Уже древние понимали правду в отношении к себе. Платон, изображая в своей «Республике» идеал государства, в котором различным сословиям присваиваются различные добродетели: правителям мудрость, воинам мужество, промышленникам умеренность, говорит, что высшая добродетель – правда – состоит в том, чтобы каждая часть исполняла свое назначение и таким образом сохранялся должный порядок. Таким образом, правда является высшим согласием и завершением всех добродетелей. Это начало прилагается и к внутреннему миру человеческой души. И тут правда состоит в том, чтобы каждая из свойственных ей добродетелей исполняла свое назначение и все они находились в должных отношениях друг к другу. Согласно с этим, правда в приложении к самому себе есть добродетель, устанавливающая внутренний распорядок человеческой души, сообразно с требованиями нравственного закона. Таково учение древних, заключающее в себе неоспоримую истину. Но мы можем эти определения возвести к основному нравственному началу, которое было выработано новой философией и которым отношение к себе связывается с отношениями к другим. Прилагая это начало к своему внутреннему миру, мы должны сказать, что и в отношении к себе человек должен всегда быть целью, а не только средством, т. е. он должен уважать в себе достоинство человека как разумного существа. Этим он воздает себе то, что ему подобает. Поэтому умение сохранить своё достоинство есть добродетель. Ей противоречит всё, что оскорбляет человеческое достоинство; таковы уничижение и раболепство.

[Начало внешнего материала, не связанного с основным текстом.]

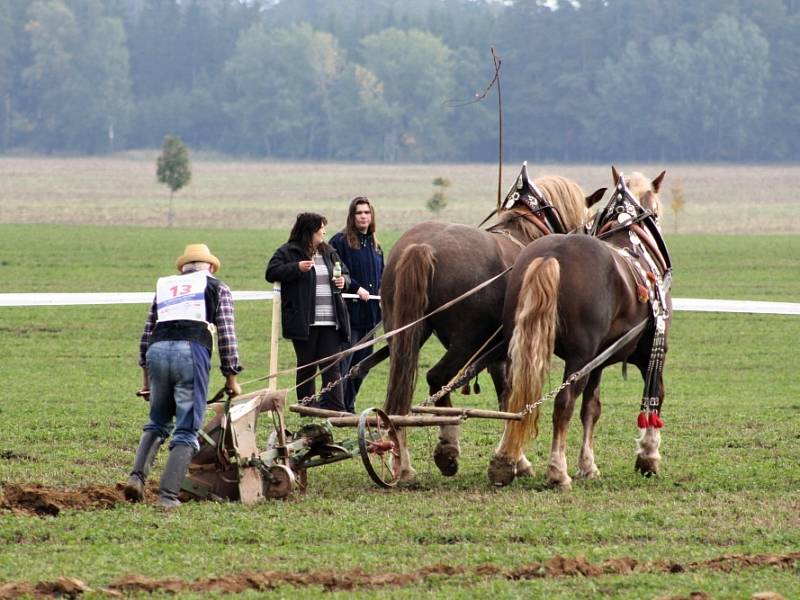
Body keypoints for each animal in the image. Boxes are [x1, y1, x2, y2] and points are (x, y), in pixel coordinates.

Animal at [382, 162, 608, 480]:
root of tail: (424, 246)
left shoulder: (498, 354)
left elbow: (504, 395)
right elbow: (512, 397)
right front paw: (517, 460)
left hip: (403, 334)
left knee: (402, 389)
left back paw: (402, 463)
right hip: (467, 341)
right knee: (438, 379)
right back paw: (447, 447)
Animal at [490, 168, 672, 488]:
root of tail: (552, 255)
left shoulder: (598, 361)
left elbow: (592, 408)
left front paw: (588, 465)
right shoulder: (650, 352)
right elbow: (654, 396)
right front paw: (648, 456)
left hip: (521, 347)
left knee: (512, 397)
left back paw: (505, 461)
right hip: (579, 357)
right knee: (563, 403)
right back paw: (557, 471)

Но и тут может быть противоположная крайность, состоящая в самопревознесении и гордости. Должная середина определяется нравственным сознанием. Оно указывает на то, что истинное достоинство состоит не во внешних знаках, а в нравственной высоте, поднимающей человека над всякими внешними определениями. Поэтому уважение к себе требует развития этого нравственного сознания, которое даёт человеку высшую цену и делает его непоколебимым среди всех постигающих его превратностей, как счастья, так и несчастья. В этом состоит высокая сторона стоической добродетели.